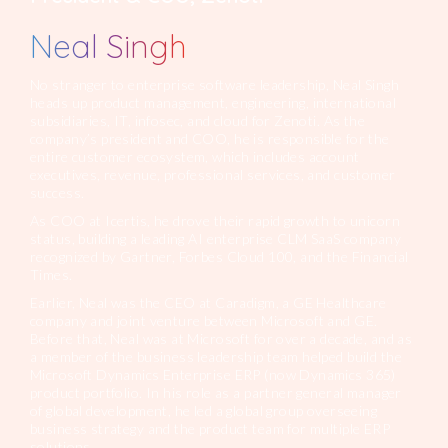
Neal Singh
No stranger to enterprise software leadership, Neal Singh
heads up product management, engineering, international
subsidiaries, IT, infosec, and cloud for Zenoti. As the
company’s president and COO, he is responsible for the
entire customer ecosystem, which includes account
executives, revenue, professional services, and customer
success.
As COO at Icertis, he drove their rapid growth to unicorn
status, building a leading AI enterprise CLM SaaS company
recognized by Gartner, Forbes Cloud 100, and the Financial
Times.
Earlier, Neal was the CEO at Caradigm, a GE Healthcare
company and joint venture between Microsoft and GE.
Before that, Neal was at Microsoft for over a decade, and as
a member of the business leadership team helped build the
Microsoft Dynamics Enterprise ERP (now Dynamics 365)
product portfolio. In his role as a partner general manager
of global development, he led a global group overseeing
business strategy and the product team for multiple ERP
solutions.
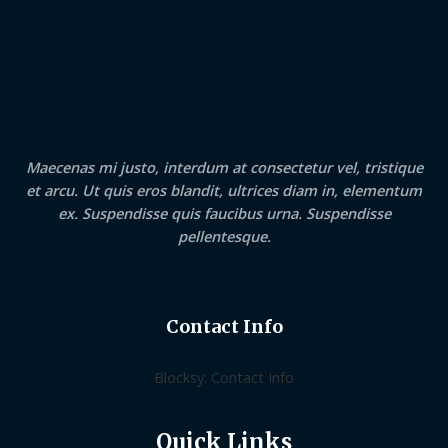
Maecenas mi justo, interdum at consectetur vel, tristique
et arcu. Ut quis eros blandit, ultrices diam in, elementum
ex. Suspendisse quis faucibus urna. Suspendisse
pellentesque.
Contact Info
Blocksy: Contact Info
Quick Links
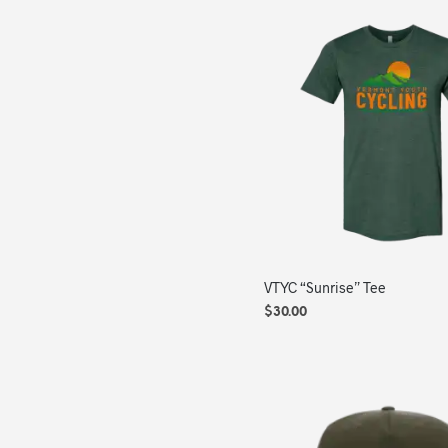
VTYC “Sunrise” Tee
$
30.00
SELECT OPTIONS
This
product
has
multiple
variants.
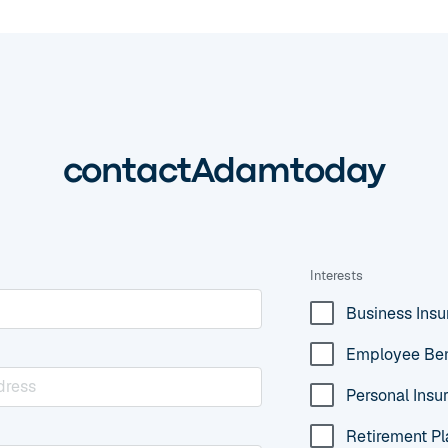
contact
Adam
today
Interests
Business Ins
Employee Ben
Personal Insu
Retirement Pl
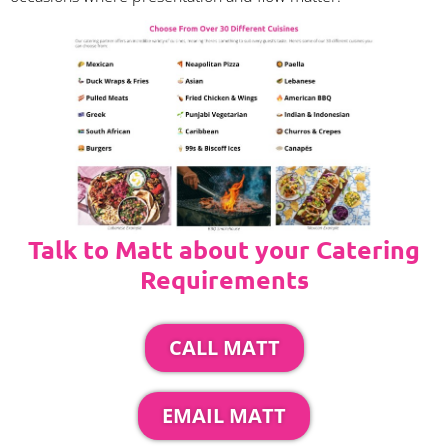
Talk to Matt about your Catering
Requirements
CALL MATT
EMAIL MATT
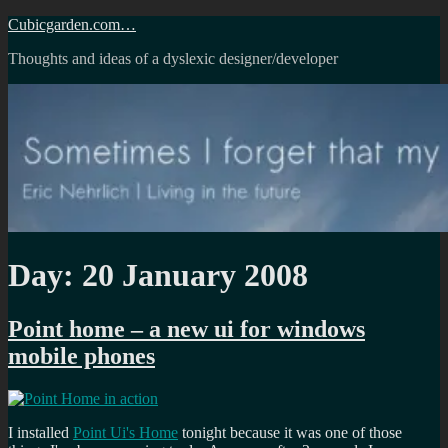
Skip
Cubicgarden.com…
to
Thoughts and ideas of a dyslexic designer/developer
content
Day:
20 January 2008
Point home – a new ui for windows
mobile phones
I installed
Point Ui's Home
tonight because it was one of those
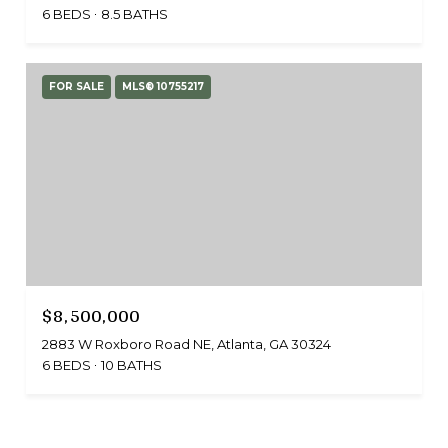
6 BEDS
8.5 BATHS
FOR SALE
MLS® 10755217
$8,500,000
2883 W Roxboro Road NE, Atlanta, GA 30324
6 BEDS
10 BATHS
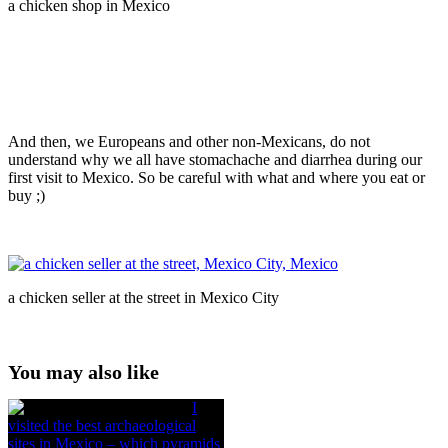
a chicken shop in Mexico
And then, we Europeans and other non-Mexicans, do not
understand why we all have stomachache and diarrhea during our
first visit to Mexico. So be careful with what and where you eat or
buy ;)
a chicken seller at the street in Mexico City
You may also like
I
visited the best archaeological
sites in Mexico – which pyramids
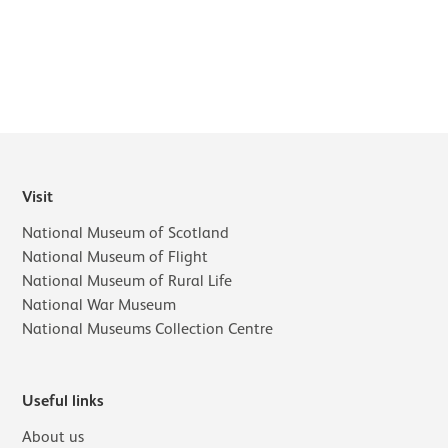
Visit
National Museum of Scotland
National Museum of Flight
National Museum of Rural Life
National War Museum
National Museums Collection Centre
Useful links
About us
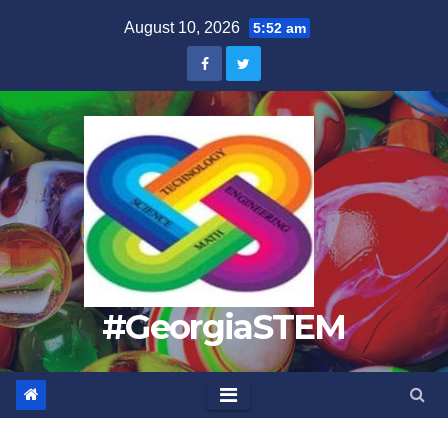
Skip
August 10, 2026
5:52 am
to
content
#GeorgiaSTEM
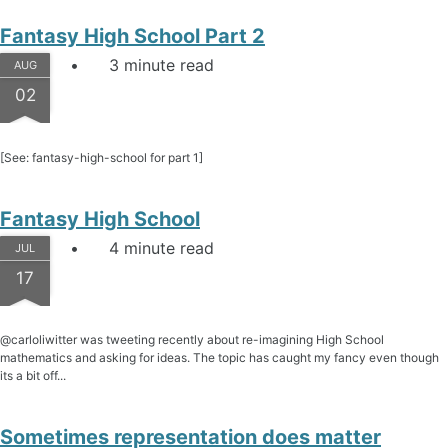
Fantasy High School Part 2
3 minute read
AUG
02
[See: fantasy-high-school for part 1]
Fantasy High School
4 minute read
JUL
17
@carloliwitter was tweeting recently about re-imagining High School
mathematics and asking for ideas. The topic has caught my fancy even though
its a bit off...
Sometimes representation does matter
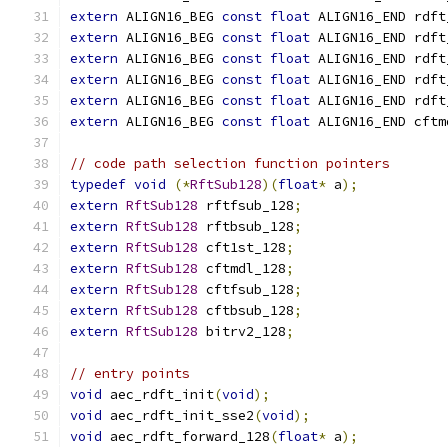
extern
 ALIGN16_BEG 
const
float
 ALIGN16_END rdft
extern
 ALIGN16_BEG 
const
float
 ALIGN16_END rdft
extern
 ALIGN16_BEG 
const
float
 ALIGN16_END rdft
extern
 ALIGN16_BEG 
const
float
 ALIGN16_END rdft
extern
 ALIGN16_BEG 
const
float
 ALIGN16_END rdft
extern
 ALIGN16_BEG 
const
float
 ALIGN16_END cftm
// code path selection function pointers
typedef
void
(*
RftSub128
)(
float
*
 a
);
extern
RftSub128
 rftfsub_128
;
extern
RftSub128
 rftbsub_128
;
extern
RftSub128
 cft1st_128
;
extern
RftSub128
 cftmdl_128
;
extern
RftSub128
 cftfsub_128
;
extern
RftSub128
 cftbsub_128
;
extern
RftSub128
 bitrv2_128
;
// entry points
void
 aec_rdft_init
(
void
);
void
 aec_rdft_init_sse2
(
void
);
void
 aec_rdft_forward_128
(
float
*
 a
);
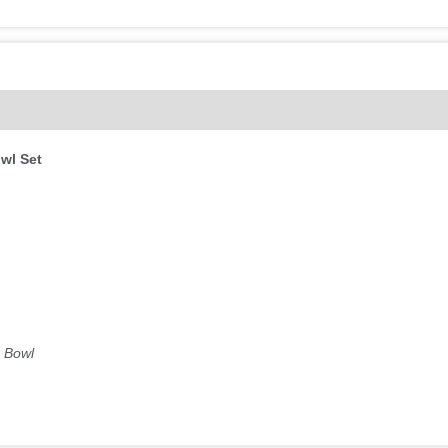
(0)
wl Set
g Bowl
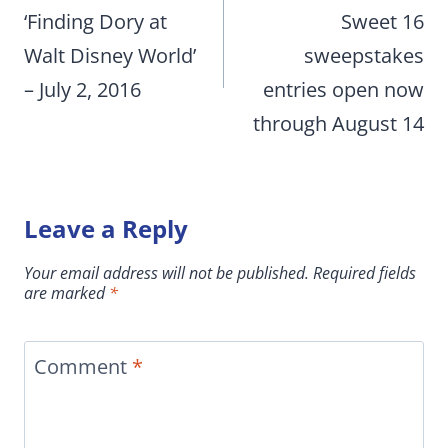
‘Finding Dory at
Sweet 16
Walt Disney World’
sweepstakes
– July 2, 2016
entries open now
through August 14
Leave a Reply
Your email address will not be published.
Required fields
are marked
*
Comment
*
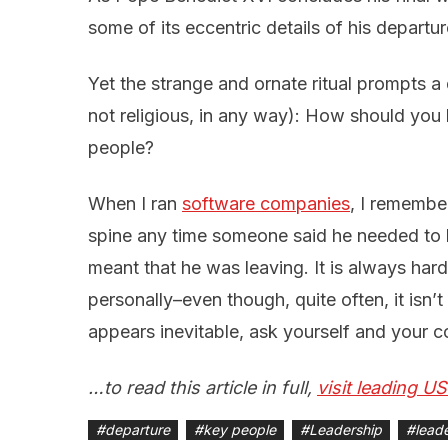
some of its eccentric details of his departur
Yet the strange and ornate ritual prompts a 
not religious, in any way): How should you
people?
When I ran
software companies
, I remember
spine any time someone said he needed to h
meant that he was leaving. It is always hard
personally–even though, quite often, it isn
appears inevitable, ask yourself and your c
…to read this article in full,
visit leading U
#
departure
#
key people
#
Leadership
#
lead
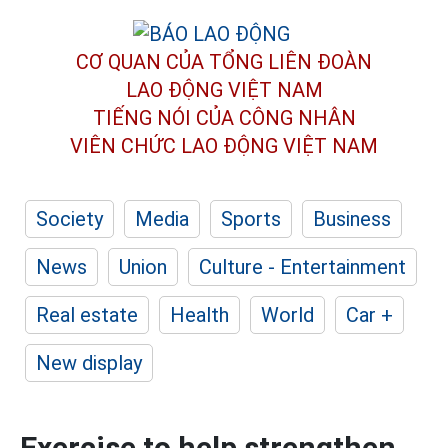
CƠ QUAN CỦA TỔNG LIÊN ĐOÀN
LAO ĐỘNG VIỆT NAM
TIẾNG NÓI CỦA CÔNG NHÂN
VIÊN CHỨC LAO ĐỘNG
VIỆT NAM
Society
Media
Sports
Business
News
Union
Culture - Entertainment
Real estate
Health
World
Car +
New display
Exercise to help strengthen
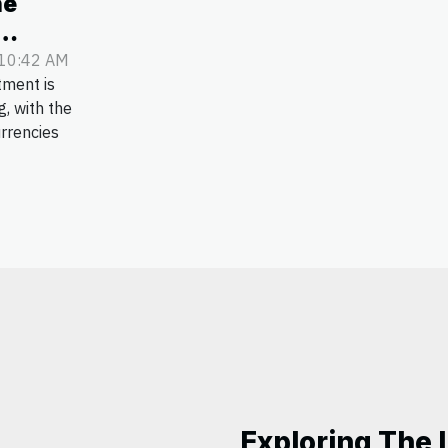
he
ency
 10:42 AM
tment is
s
g, with the
urrencies
Exploring The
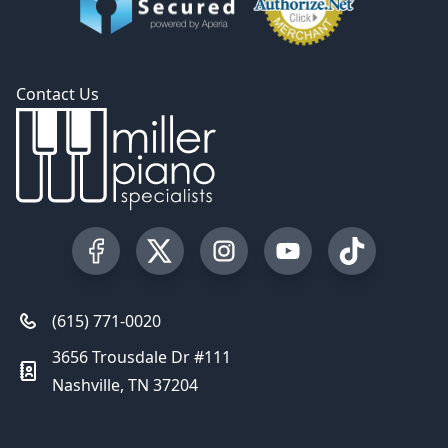
Contact Us
Visit our Facebook Page
Visit our Twitter Profile
Visit our Instagram Profile
Visit our YouTube Pa
Visit our Tik
(615) 771-0020
3656 Trousdale Dr #111
Nashville, TN 37204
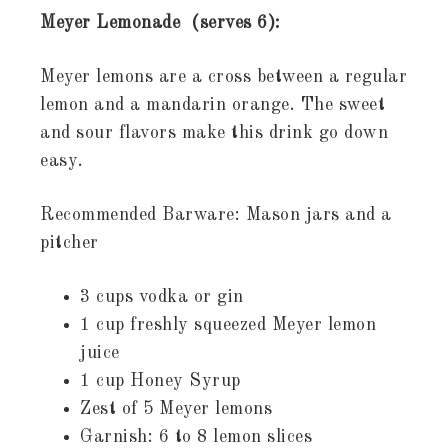
Meyer Lemonade (serves 6):
Meyer lemons are a cross between a regular
lemon and a mandarin orange. The sweet
and sour flavors make this drink go down
easy.
Recommended Barware: Mason jars and a
pitcher
3 cups vodka or gin
1 cup freshly squeezed Meyer lemon
juice
1 cup Honey Syrup
Zest of 5 Meyer lemons
Garnish: 6 to 8 lemon slices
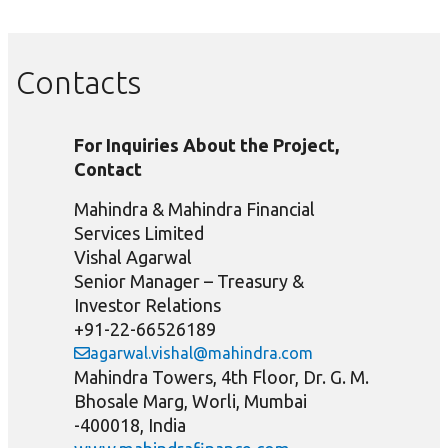
Contacts
For Inquiries About the Project,
Contact
Mahindra & Mahindra Financial
Services Limited
Vishal Agarwal
Senior Manager – Treasury &
Investor Relations
+91-22-66526189
agarwal.vishal@mahindra.com
Mahindra Towers, 4th Floor, Dr. G. M.
Bhosale Marg, Worli, Mumbai
-400018, India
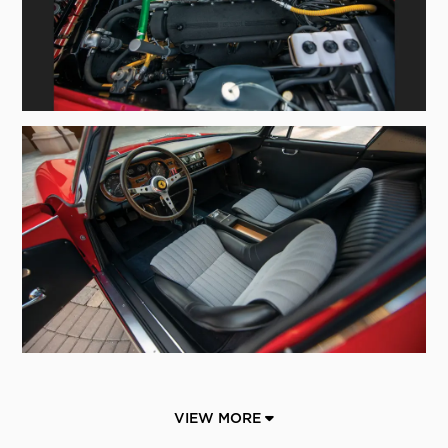
VIEW MORE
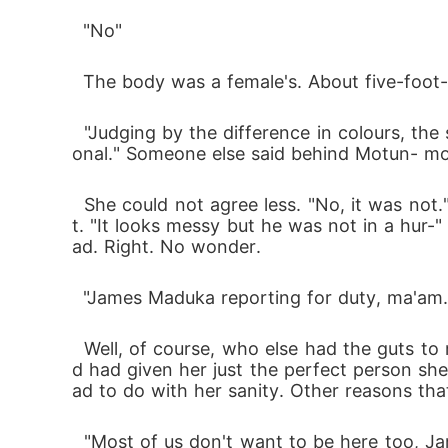
  "No"
  The body was a female's. About five-foot-
  "Judging by the difference in colours, the scraping was done in sections. It also looks sloppy and messy. This was not done by a professi
onal." Someone else said behind Motun- mor
  She could not agree less. "No, it was not." She looked at the scars again. "He had to be done with one section before moving to the nex
t. "It looks messy but he was not in a hur
ad. Right. No wonder.
  "James Maduka reporting for duty, ma'a
  Well, of course, who else had the guts to report late for duty but James Maduka? Nice one, Dorathy, nice one. She did not disappoint an
d had given her just the perfect person she
ad to do with her sanity. Other reasons tha
  "Most of us don't want to be here too, James. I'm pretty sure nobody else loves playing call of duty at 5:30am on a chilly Lagos morning 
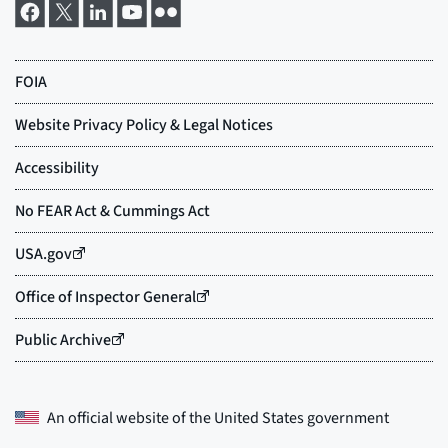
An official website of the
United States government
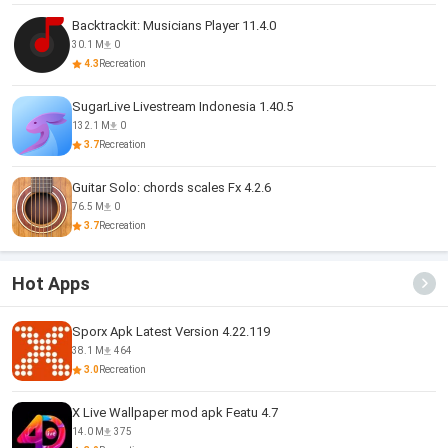
Backtrackit: Musicians Player 11.4.0
30.1 M
0
4.3
Recreation
SugarLive Livestream Indonesia 1.40.5
132.1 M
0
3.7
Recreation
Guitar Solo: chords scales Fx 4.2.6
76.5 M
0
3.7
Recreation
Hot Apps
Sporx Apk Latest Version 4.22.119
38.1 M
464
3.0
Recreation
X Live Wallpaper mod apk Featu 4.7
14.0 M
375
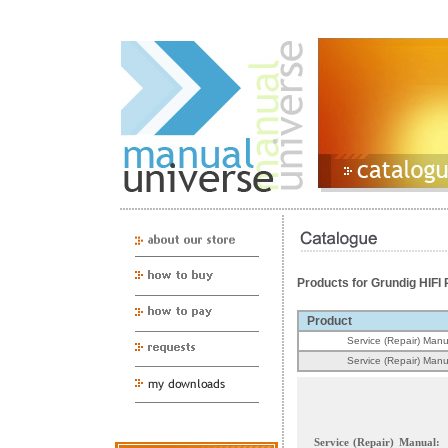
Products for Grundig HIF
Product
Service (Repair) Manu
Service (Repair) Manu
Service (Repair) Manual:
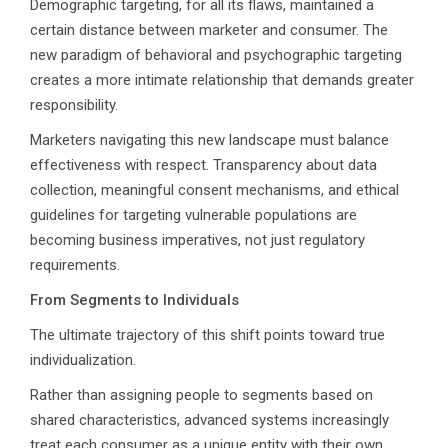
Demographic targeting, for all its flaws, maintained a
certain distance between marketer and consumer. The
new paradigm of behavioral and psychographic targeting
creates a more intimate relationship that demands greater
responsibility.
Marketers navigating this new landscape must balance
effectiveness with respect. Transparency about data
collection, meaningful consent mechanisms, and ethical
guidelines for targeting vulnerable populations are
becoming business imperatives, not just regulatory
requirements.
From Segments to Individuals
The ultimate trajectory of this shift points toward true
individualization.
Rather than assigning people to segments based on
shared characteristics, advanced systems increasingly
treat each consumer as a unique entity with their own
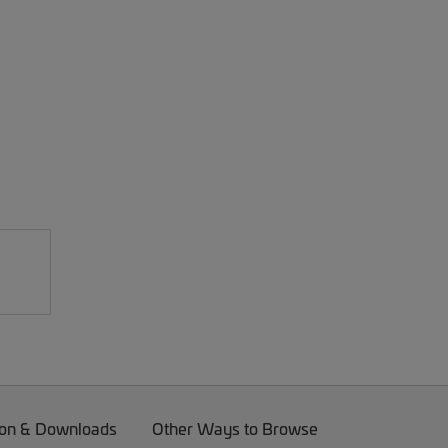
on & Downloads
Other Ways to Browse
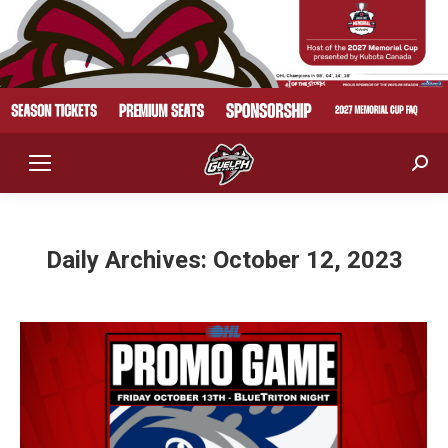
Sear
Daily Archives:
October 12, 2023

· · · · · · ·

* Try it: Recast the stretch of the material from the line containing "An official website of the" through the line containing "United States government" as a Markdown table with the columns Row and Line. Number each row and leave out any blank lines.

* Result of this exercise:
| Row | Line |
|---|---|
| 1 | An official website of the |
| 2 | United States government |